Thwaites General Manager Sales, Andrew Sabin recently took a call from a farm owner in the Cotswolds. The farmer, Pat, had rediscovered in one of his sheds what he believed to be a Thwaites agricultural machine, indeed if true, this might be one of the earliest machines the company had manufactured, the Thwaites Muck Spreader.
Andy was reliant on Pat’s description alone, but during the call it became increasingly likely that this might be a historic find.
From the description the machine that fitted the bill was the agricultural machine of the day, the Thwaites Muck Spreader.

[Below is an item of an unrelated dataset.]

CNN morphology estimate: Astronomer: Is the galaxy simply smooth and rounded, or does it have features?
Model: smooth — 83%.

Thwaites founded in 1937 by Basil Thwaites, manufactured those early agricultural machines in Leamington Spa, Warwickshire and to this day, 85 years later, that original site remains the home of Thwaites manufacturing.
Driven by the war effort agricultural manufacturing was in need of modernisation and an increase in output. In the early 1940’s Thwaites successfully manufactured forage harvesters and muck spreaders, a decade before the launch of the very first site dumper in 1951.

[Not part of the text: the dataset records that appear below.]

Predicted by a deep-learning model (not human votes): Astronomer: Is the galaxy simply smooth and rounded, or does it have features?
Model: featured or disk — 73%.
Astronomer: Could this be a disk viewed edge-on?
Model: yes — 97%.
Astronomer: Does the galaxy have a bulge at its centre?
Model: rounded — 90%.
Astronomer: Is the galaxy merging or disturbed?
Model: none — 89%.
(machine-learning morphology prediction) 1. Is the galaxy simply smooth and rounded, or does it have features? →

Andy commented, “It is not every day you get a call like this; I have worked at Thwaites for 21 years and apart from old photographs, I have never seen a muck spreader. So when I travelled over to meet Pat at his farm, it was with great interest and intrigue.”
Thwaites had agreed in principle that if the machine were of interest, they would acquire by making a donation to the local Sue Ryder charity at the request of Pat, in memory of his late wife Muriel.

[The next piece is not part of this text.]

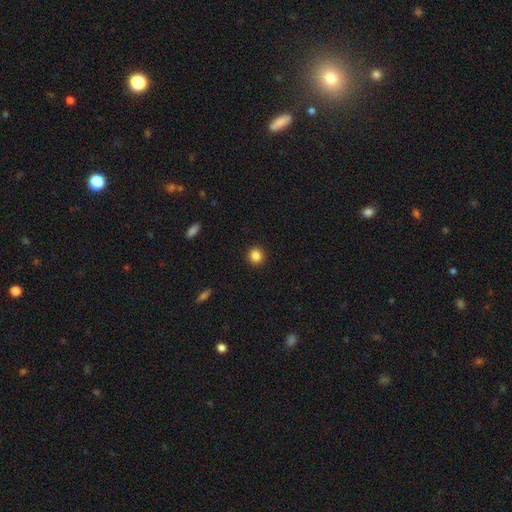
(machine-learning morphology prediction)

On arrival at the farm, set in the beautiful rural setting on the outskirts of Cheltenham, Pat greeted Andy and escorted him to the machines resting place.
Andy Sabin takes up the story, “It was clear that this was indeed a Thwaites Muck Spreader. Whilst there was no plate or serial number, the design and flecks of red paint were enough to confirm that we had found one of the first machines every manufactured by Thwaites, here in the heart of the Cotswolds.”
Pat confirmed that he first remembered seeing the machine in the mid 1950’s, soon after he inherited the farm and land from his late father.
Thwaites were of course true to their word, arranging the payment to the charity in memory of Pats late wife to secure the machine…But what to do now?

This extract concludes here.